*Exercise 1:* According to the legal passage, at what moment does the Act bring all existing agreements into its sweep?

*Selected passage:*
==========

2. The agreement prior to coming into force of the new Act was, therefore, certainly
valid, for it was not in breach of any law or affected any law then existing. All acts
done in pursuance of the agreement before the Act came into force would be valid and
cannot be questioned.
3. The question here is whether this agreement, which was valid until coming into force
of the Act, would continue to be so valid even after the operation of the law. The
parties as on today certainly propose to act upon that agreement.
4. But if the parties want to perform certain things in pursuance of the agreement, which
are now prohibited by law, would certainly be an illegality and such an agreement by
its nature, therefore, would, from that time, be opposed to the public policy. If the law
cannot be applied to the existing agreement, the very purpose of the implementation
of the public policy would be defeated. The moment the Act comes into force, it
brings into its sweep all existing agreements.
5. The decision in Rajgopal23 case applies on all fours to the instant case. We are,
therefore, of considered opinion that though the Competition Act is not retrospective,
it would cover all the agreements covered by the Act though entered into prior to the
commencement of the Act and sought to be acted upon.

==========

*Exercise 2:* Format the lines of the listing from the one containing "#### trending" through the one containing "Rule Repository ⭐8,983", both included, as a Markdown table with the columns Row and Line, omitting any blank lines.

*Entries taken from a collection:*
==========

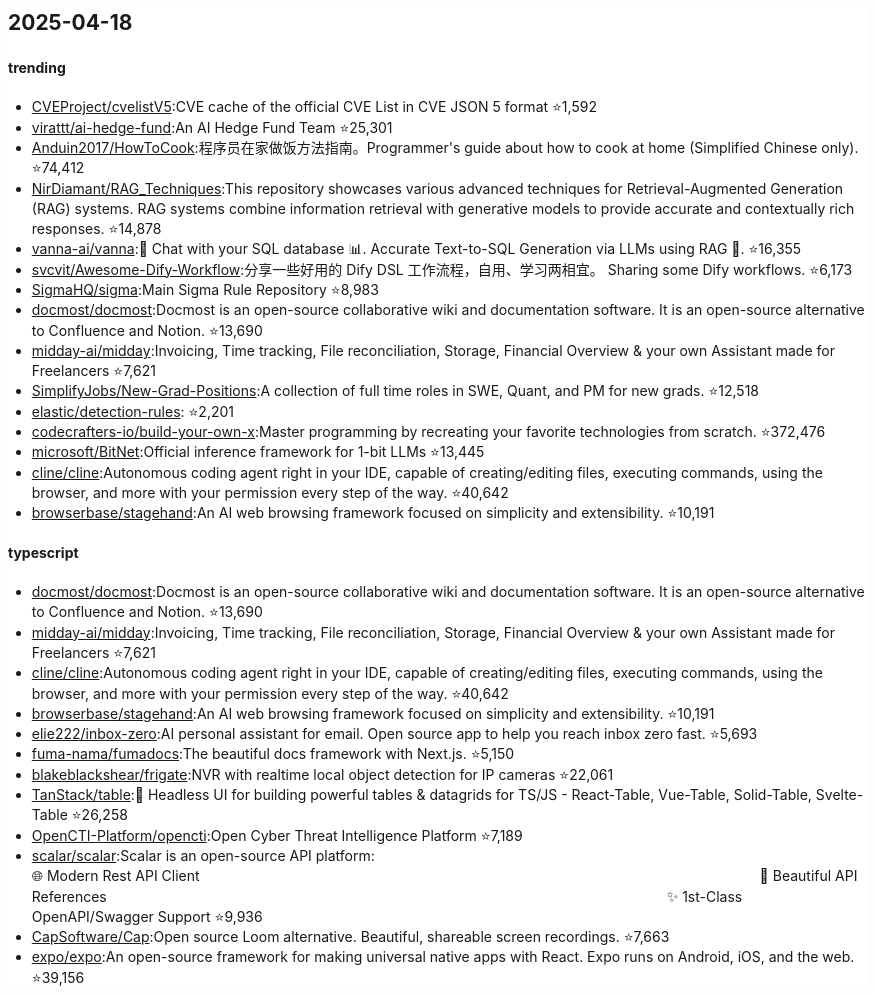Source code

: ## 2025-04-18

#### trending
* [CVEProject/cvelistV5](https://github.com/CVEProject/cvelistV5):CVE cache of the official CVE List in CVE JSON 5 format ⭐1,592
* [virattt/ai-hedge-fund](https://github.com/virattt/ai-hedge-fund):An AI Hedge Fund Team ⭐25,301
* [Anduin2017/HowToCook](https://github.com/Anduin2017/HowToCook):程序员在家做饭方法指南。Programmer's guide about how to cook at home (Simplified Chinese only). ⭐74,412
* [NirDiamant/RAG_Techniques](https://github.com/NirDiamant/RAG_Techniques):This repository showcases various advanced techniques for Retrieval-Augmented Generation (RAG) systems. RAG systems combine information retrieval with generative models to provide accurate and contextually rich responses. ⭐14,878
* [vanna-ai/vanna](https://github.com/vanna-ai/vanna):🤖 Chat with your SQL database 📊. Accurate Text-to-SQL Generation via LLMs using RAG 🔄. ⭐16,355
* [svcvit/Awesome-Dify-Workflow](https://github.com/svcvit/Awesome-Dify-Workflow):分享一些好用的 Dify DSL 工作流程，自用、学习两相宜。 Sharing some Dify workflows. ⭐6,173
* [SigmaHQ/sigma](https://github.com/SigmaHQ/sigma):Main Sigma Rule Repository ⭐8,983
* [docmost/docmost](https://github.com/docmost/docmost):Docmost is an open-source collaborative wiki and documentation software. It is an open-source alternative to Confluence and Notion. ⭐13,690
* [midday-ai/midday](https://github.com/midday-ai/midday):Invoicing, Time tracking, File reconciliation, Storage, Financial Overview & your own Assistant made for Freelancers ⭐7,621
* [SimplifyJobs/New-Grad-Positions](https://github.com/SimplifyJobs/New-Grad-Positions):A collection of full time roles in SWE, Quant, and PM for new grads. ⭐12,518
* [elastic/detection-rules](https://github.com/elastic/detection-rules): ⭐2,201
* [codecrafters-io/build-your-own-x](https://github.com/codecrafters-io/build-your-own-x):Master programming by recreating your favorite technologies from scratch. ⭐372,476
* [microsoft/BitNet](https://github.com/microsoft/BitNet):Official inference framework for 1-bit LLMs ⭐13,445
* [cline/cline](https://github.com/cline/cline):Autonomous coding agent right in your IDE, capable of creating/editing files, executing commands, using the browser, and more with your permission every step of the way. ⭐40,642
* [browserbase/stagehand](https://github.com/browserbase/stagehand):An AI web browsing framework focused on simplicity and extensibility. ⭐10,191

#### typescript
* [docmost/docmost](https://github.com/docmost/docmost):Docmost is an open-source collaborative wiki and documentation software. It is an open-source alternative to Confluence and Notion. ⭐13,690
* [midday-ai/midday](https://github.com/midday-ai/midday):Invoicing, Time tracking, File reconciliation, Storage, Financial Overview & your own Assistant made for Freelancers ⭐7,621
* [cline/cline](https://github.com/cline/cline):Autonomous coding agent right in your IDE, capable of creating/editing files, executing commands, using the browser, and more with your permission every step of the way. ⭐40,642
* [browserbase/stagehand](https://github.com/browserbase/stagehand):An AI web browsing framework focused on simplicity and extensibility. ⭐10,191
* [elie222/inbox-zero](https://github.com/elie222/inbox-zero):AI personal assistant for email. Open source app to help you reach inbox zero fast. ⭐5,693
* [fuma-nama/fumadocs](https://github.com/fuma-nama/fumadocs):The beautiful docs framework with Next.js. ⭐5,150
* [blakeblackshear/frigate](https://github.com/blakeblackshear/frigate):NVR with realtime local object detection for IP cameras ⭐22,061
* [TanStack/table](https://github.com/TanStack/table):🤖 Headless UI for building powerful tables & datagrids for TS/JS - React-Table, Vue-Table, Solid-Table, Svelte-Table ⭐26,258
* [OpenCTI-Platform/opencti](https://github.com/OpenCTI-Platform/opencti):Open Cyber Threat Intelligence Platform ⭐7,189
* [scalar/scalar](https://github.com/scalar/scalar):Scalar is an open-source API platform:　　　　　　　　　　　　　　　　　　　　　　　　　　　　　　　　　　　　　　　🌐 Modern Rest API Client　　　　　　　　　　　　　　　　　　　　　　　　　　　　　　　　　　　　　　　　📖 Beautiful API References　　　　　　　　　　　　　　　　　　　　　　　　　　　　　　　　　　　　　　　　✨ 1st-Class OpenAPI/Swagger Support ⭐9,936
* [CapSoftware/Cap](https://github.com/CapSoftware/Cap):Open source Loom alternative. Beautiful, shareable screen recordings. ⭐7,663
* [expo/expo](https://github.com/expo/expo):An open-source framework for making universal native apps with React. Expo runs on Android, iOS, and the web. ⭐39,156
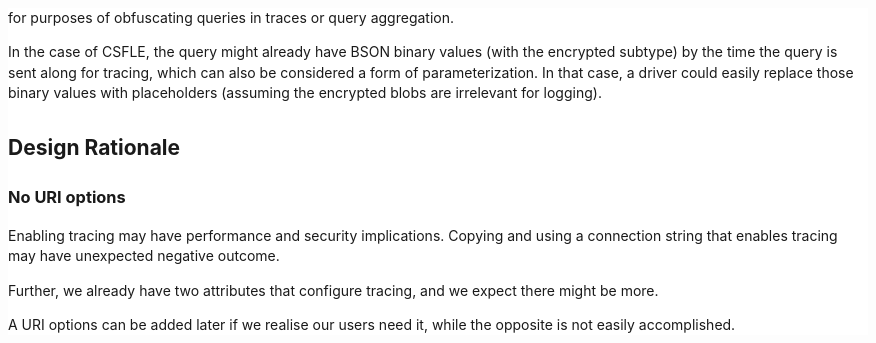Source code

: for purposes of obfuscating queries in traces or query aggregation.

In the case of CSFLE, the query might already have BSON binary values (with the encrypted subtype) by the time the query
is sent along for tracing, which can also be considered a form of parameterization. In that case, a driver could easily
replace those binary values with placeholders (assuming the encrypted blobs are irrelevant for logging).

## Design Rationale

### No URI options

Enabling tracing may have performance and security implications. Copying and using a connection string that enables
tracing may have unexpected negative outcome.

Further, we already have two attributes that configure tracing, and we expect there might be more.

A URI options can be added later if we realise our users need it, while the opposite is not easily accomplished.
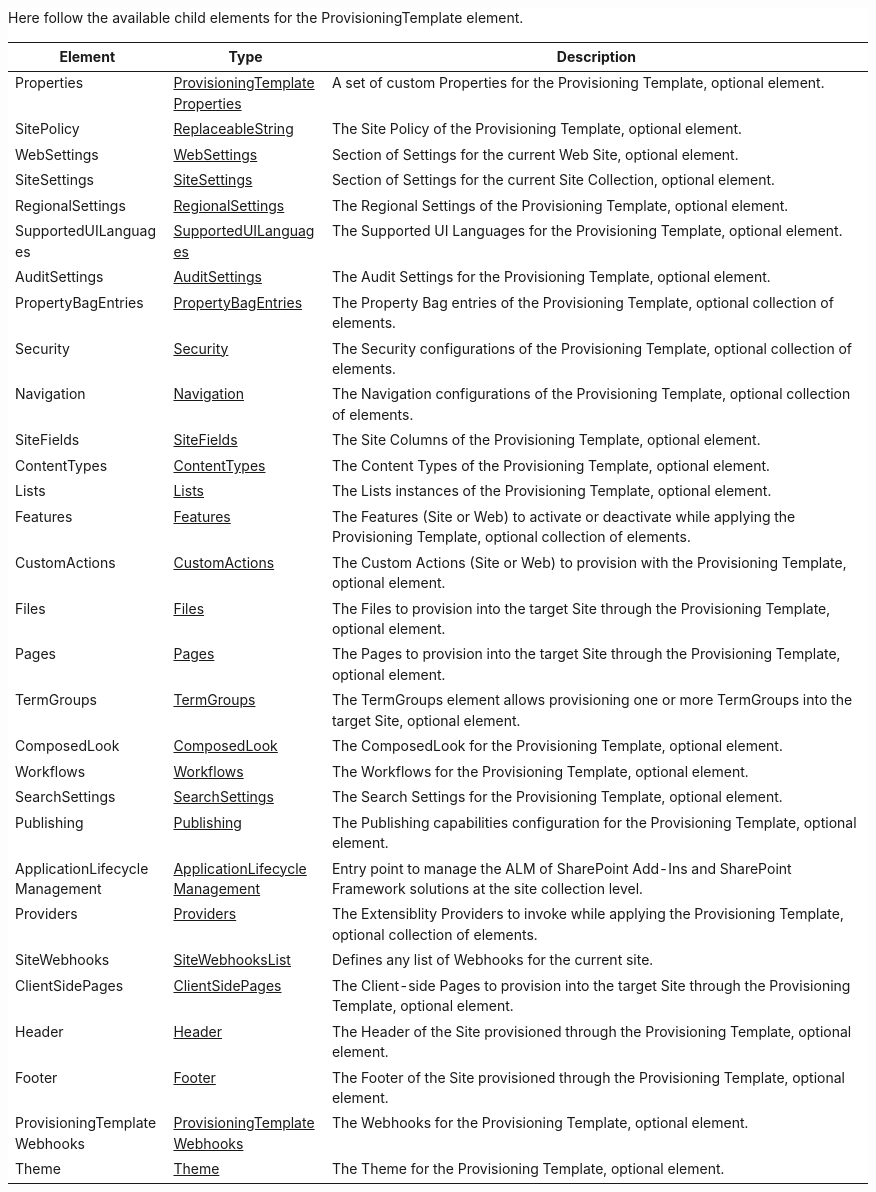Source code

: 
Here follow the available child elements for the ProvisioningTemplate element.


Element|Type|Description
-------|----|-----------
Properties|[ProvisioningTemplateProperties](#provisioningtemplateproperties)|A set of custom Properties for the Provisioning Template, optional element.
SitePolicy|[ReplaceableString](#replaceablestring)|The Site Policy of the Provisioning Template, optional element.
WebSettings|[WebSettings](#websettings)|Section of Settings for the current Web Site, optional element.
SiteSettings|[SiteSettings](#sitesettings)|Section of Settings for the current Site Collection, optional element.
RegionalSettings|[RegionalSettings](#regionalsettings)|The Regional Settings of the Provisioning Template, optional element.
SupportedUILanguages|[SupportedUILanguages](#supporteduilanguages)|The Supported UI Languages for the Provisioning Template, optional element.
AuditSettings|[AuditSettings](#auditsettings)|The Audit Settings for the Provisioning Template, optional element.
PropertyBagEntries|[PropertyBagEntries](#propertybagentries)|The Property Bag entries of the Provisioning Template, optional collection of elements.
Security|[Security](#security)|The Security configurations of the Provisioning Template, optional collection of elements.
Navigation|[Navigation](#navigation)|The Navigation configurations of the Provisioning Template, optional collection of elements.
SiteFields|[SiteFields](#sitefields)|The Site Columns of the Provisioning Template, optional element.
ContentTypes|[ContentTypes](#contenttypes)|The Content Types of the Provisioning Template, optional element.
Lists|[Lists](#lists)|The Lists instances of the Provisioning Template, optional element.
Features|[Features](#features)|The Features (Site or Web) to activate or deactivate while applying the Provisioning Template, optional collection of elements.
CustomActions|[CustomActions](#customactions)|The Custom Actions (Site or Web) to provision with the Provisioning Template, optional element.
Files|[Files](#files)|The Files to provision into the target Site through the Provisioning Template, optional element.
Pages|[Pages](#pages)|The Pages to provision into the target Site through the Provisioning Template, optional element.
TermGroups|[TermGroups](#termgroups)|The TermGroups element allows provisioning one or more TermGroups into the target Site, optional element.
ComposedLook|[ComposedLook](#composedlook)|The ComposedLook for the Provisioning Template, optional element.
Workflows|[Workflows](#workflows)|The Workflows for the Provisioning Template, optional element.
SearchSettings|[SearchSettings](#searchsettings)|The Search Settings for the Provisioning Template, optional element.
Publishing|[Publishing](#publishing)|The Publishing capabilities configuration for the Provisioning Template, optional element.
ApplicationLifecycleManagement|[ApplicationLifecycleManagement](#applicationlifecyclemanagement)|Entry point to manage the ALM of SharePoint Add-Ins and SharePoint Framework solutions at the site collection level.
Providers|[Providers](#providers)|The Extensiblity Providers to invoke while applying the Provisioning Template, optional collection of elements.
SiteWebhooks|[SiteWebhooksList](#sitewebhookslist)|Defines any list of Webhooks for the current site.
ClientSidePages|[ClientSidePages](#clientsidepages)|The Client-side Pages to provision into the target Site through the Provisioning Template, optional element.
Header|[Header](#header)|The Header of the Site provisioned through the Provisioning Template, optional element.
Footer|[Footer](#footer)|The Footer of the Site provisioned through the Provisioning Template, optional element.
ProvisioningTemplateWebhooks|[ProvisioningTemplateWebhooks](#provisioningtemplatewebhooks)|The Webhooks for the Provisioning Template, optional element.
Theme|[Theme](#theme)|The Theme for the Provisioning Template, optional element.
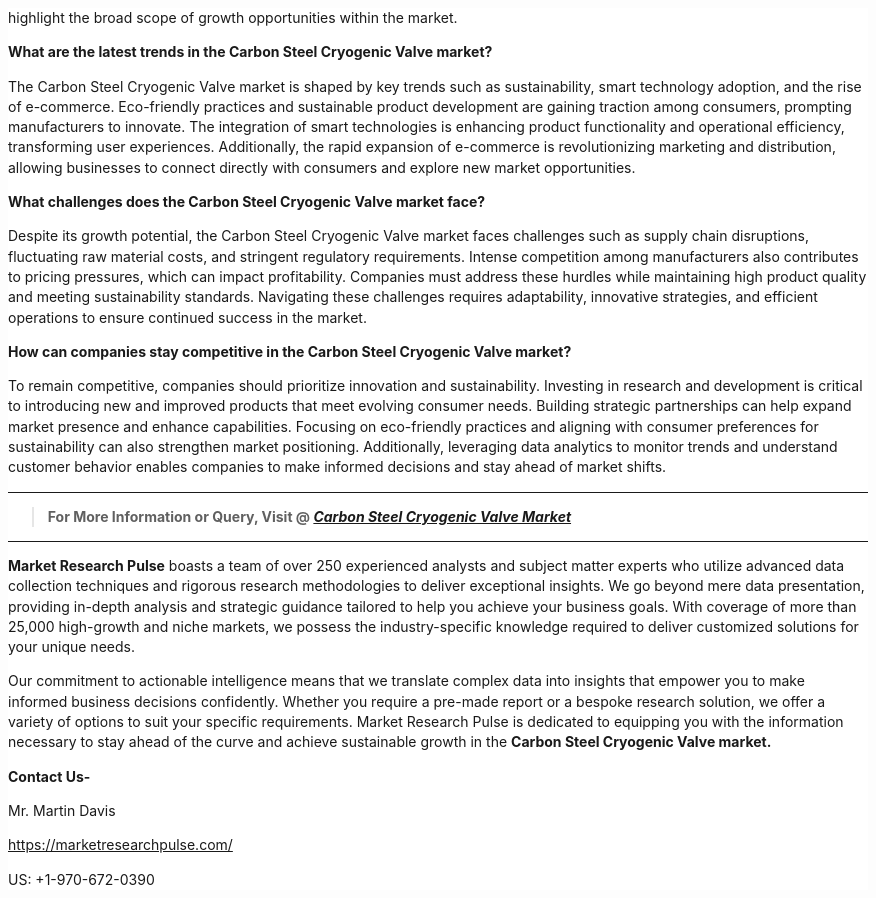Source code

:highlight the broad scope of growth opportunities within the market.</p><p><strong>What are the latest trends in the Carbon Steel Cryogenic Valve market?</strong></p><p>The Carbon Steel Cryogenic Valve market is shaped by key trends such as sustainability, smart technology adoption, and the rise of e-commerce. Eco-friendly practices and sustainable product development are gaining traction among consumers, prompting manufacturers to innovate. The integration of smart technologies is enhancing product functionality and operational efficiency, transforming user experiences. Additionally, the rapid expansion of e-commerce is revolutionizing marketing and distribution, allowing businesses to connect directly with consumers and explore new market opportunities.</p><p><strong>What challenges does the Carbon Steel Cryogenic Valve market face?</strong></p><p>Despite its growth potential, the Carbon Steel Cryogenic Valve market faces challenges such as supply chain disruptions, fluctuating raw material costs, and stringent regulatory requirements. Intense competition among manufacturers also contributes to pricing pressures, which can impact profitability. Companies must address these hurdles while maintaining high product quality and meeting sustainability standards. Navigating these challenges requires adaptability, innovative strategies, and efficient operations to ensure continued success in the market.</p><p><strong>How can companies stay competitive in the Carbon Steel Cryogenic Valve market?</strong></p><p>To remain competitive, companies should prioritize innovation and sustainability. Investing in research and development is critical to introducing new and improved products that meet evolving consumer needs. Building strategic partnerships can help expand market presence and enhance capabilities. Focusing on eco-friendly practices and aligning with consumer preferences for sustainability can also strengthen market positioning. Additionally, leveraging data analytics to monitor trends and understand customer behavior enables companies to make informed decisions and stay ahead of market shifts.</p><hr /><blockquote><p><strong>For More Information or Query, Visit @&nbsp;<em><a href="https://marketresearchpulse.com/report/67502/carbon-steel-cryogenic-valve-market?utm_source=Linkedin&utm_medium=023">Carbon Steel Cryogenic Valve Market</a></em></strong></p></blockquote><hr /><p><strong>Market Research Pulse</strong> boasts a team of over 250 experienced analysts and subject matter experts who utilize advanced data collection techniques and rigorous research methodologies to deliver exceptional insights. We go beyond mere data presentation, providing in-depth analysis and strategic guidance tailored to help you achieve your business goals. With coverage of more than 25,000 high-growth and niche markets, we possess the industry-specific knowledge required to deliver customized solutions for your unique needs.</p><p>Our commitment to actionable intelligence means that we translate complex data into insights that empower you to make informed business decisions confidently. Whether you require a pre-made report or a bespoke research solution, we offer a variety of options to suit your specific requirements. Market Research Pulse is dedicated to equipping you with the information necessary to stay ahead of the curve and achieve sustainable growth in the <strong>Carbon Steel Cryogenic Valve market.</strong></p><p><strong>Contact Us-</strong></p><p>Mr. Martin Davis</p><p>https://marketresearchpulse.com/</p><p>US: +1-970-672-0390</p>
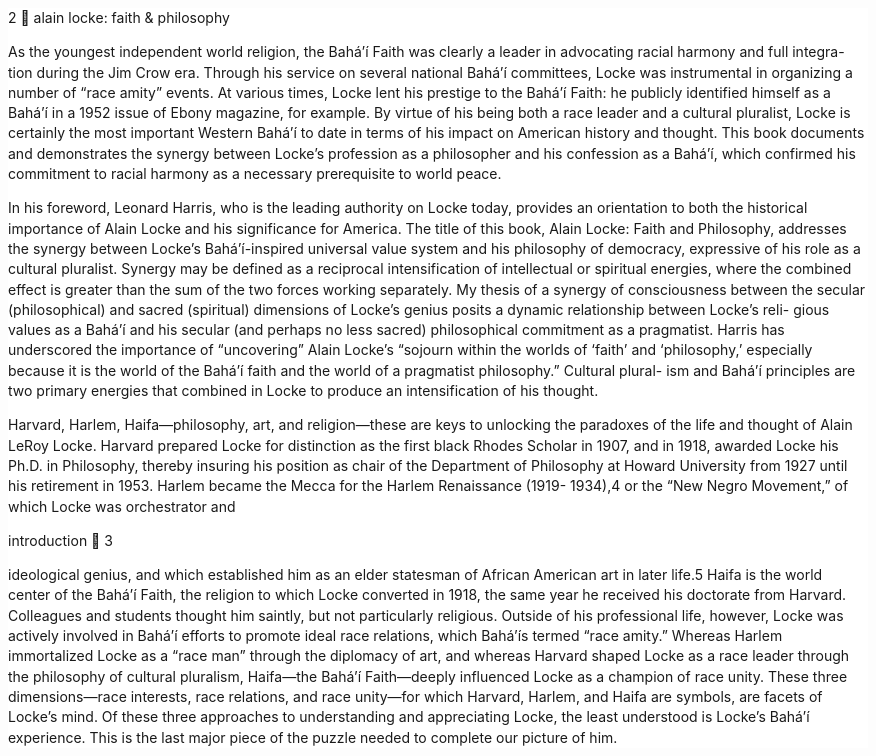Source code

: 2          alain locke: faith & philosophy

As the youngest independent world religion, the Bahá’í Faith
was clearly a leader in advocating racial harmony and full integra-
tion during the Jim Crow era. Through his service on several national
Bahá’í committees, Locke was instrumental in organizing a number of
“race amity” events. At various times, Locke lent his prestige to the
Bahá’í Faith: he publicly identified himself as a Bahá’í in a 1952 issue
of Ebony magazine, for example. By virtue of his being both a race
leader and a cultural pluralist, Locke is certainly the most important
Western Bahá’í to date in terms of his impact on American history and
thought. This book documents and demonstrates the synergy between
Locke’s profession as a philosopher and his confession as a Bahá’í,
which confirmed his commitment to racial harmony as a necessary
prerequisite to world peace.

In his foreword, Leonard Harris, who is the leading authority on
Locke today, provides an orientation to both the historical importance
of Alain Locke and his significance for America. The title of this book,
Alain Locke: Faith and Philosophy, addresses the synergy between
Locke’s Bahá’í-inspired universal value system and his philosophy of
democracy, expressive of his role as a cultural pluralist. Synergy may
be defined as a reciprocal intensification of intellectual or spiritual
energies, where the combined effect is greater than the sum of the two
forces working separately. My thesis of a synergy of consciousness
between the secular (philosophical) and sacred (spiritual) dimensions
of Locke’s genius posits a dynamic relationship between Locke’s reli-
gious values as a Bahá’í and his secular (and perhaps no less sacred)
philosophical commitment as a pragmatist. Harris has underscored the
importance of “uncovering” Alain Locke’s “sojourn within the worlds
of ‘faith’ and ‘philosophy,’ especially because it is the world of the
Bahá’í faith and the world of a pragmatist philosophy.” Cultural plural-
ism and Bahá’í principles are two primary energies that combined in
Locke to produce an intensification of his thought.

Harvard, Harlem, Haifa—philosophy, art, and religion—these are
keys to unlocking the paradoxes of the life and thought of Alain LeRoy
Locke. Harvard prepared Locke for distinction as the first black Rhodes
Scholar in 1907, and in 1918, awarded Locke his Ph.D. in Philosophy,
thereby insuring his position as chair of the Department of Philosophy
at Howard University from 1927 until his retirement in 1953. Harlem
became the Mecca for the Harlem Renaissance (1919-­­­        1934),4 or
the “New Negro Movement,” of which Locke was orchestrator and

introduction             3

ideological genius, and which established him as an elder statesman
of African American art in later life.5 Haifa is the world center of
the Bahá’í Faith, the religion to which Locke converted in 1918, the
same year he received his doctorate from Harvard. Colleagues and
students thought him saintly, but not particularly religious. Outside of
his professional life, however, Locke was actively involved in Bahá’í
efforts to promote ideal race relations, which Bahá’ís termed “race
amity.” Whereas Harlem immortalized Locke as a “race man” through
the diplomacy of art, and whereas Harvard shaped Locke as a race
leader through the philosophy of cultural pluralism, Haifa—the Bahá’í
Faith—deeply influenced Locke as a champion of race unity. These
three dimensions—race interests, race relations, and race unity—for
which Harvard, Harlem, and Haifa are symbols, are facets of Locke’s
mind. Of these three approaches to understanding and appreciating
Locke, the least understood is Locke’s Bahá’í experience. This is the
last major piece of the puzzle needed to complete our picture of him.
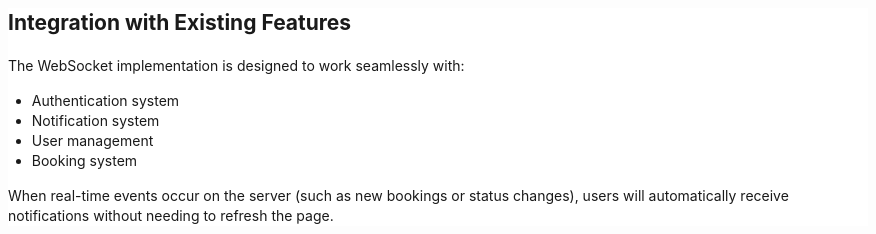 ## Integration with Existing Features

The WebSocket implementation is designed to work seamlessly with:
- Authentication system
- Notification system
- User management
- Booking system

When real-time events occur on the server (such as new bookings or status changes), users will automatically receive notifications without needing to refresh the page.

==========

*Output 1:* The moment the Act comes into force.

*Output 2:*
| Row | Line |
|---|---|
| 1 | #### trending |
| 2 | * [CVEProject/cvelistV5](https://github.com/CVEProject/cvelistV5):CVE cache of the official CVE List in CVE JSON 5 format ⭐1,592 |
| 3 | * [virattt/ai-hedge-fund](https://github.com/virattt/ai-hedge-fund):An AI Hedge Fund Team ⭐25,301 |
| 4 | * [Anduin2017/HowToCook](https://github.com/Anduin2017/HowToCook):程序员在家做饭方法指南。Programmer's guide about how to cook at home (Simplified Chinese only). ⭐74,412 |
| 5 | * [NirDiamant/RAG_Techniques](https://github.com/NirDiamant/RAG_Techniques):This repository showcases various advanced techniques for Retrieval-Augmented Generation (RAG) systems. RAG systems combine information retrieval with generative models to provide accurate and contextually rich responses. ⭐14,878 |
| 6 | * [vanna-ai/vanna](https://github.com/vanna-ai/vanna):🤖 Chat with your SQL database 📊. Accurate Text-to-SQL Generation via LLMs using RAG 🔄. ⭐16,355 |
| 7 | * [svcvit/Awesome-Dify-Workflow](https://github.com/svcvit/Awesome-Dify-Workflow):分享一些好用的 Dify DSL 工作流程，自用、学习两相宜。 Sharing some Dify workflows. ⭐6,173 |
| 8 | * [SigmaHQ/sigma](https://github.com/SigmaHQ/sigma):Main Sigma Rule Repository ⭐8,983 |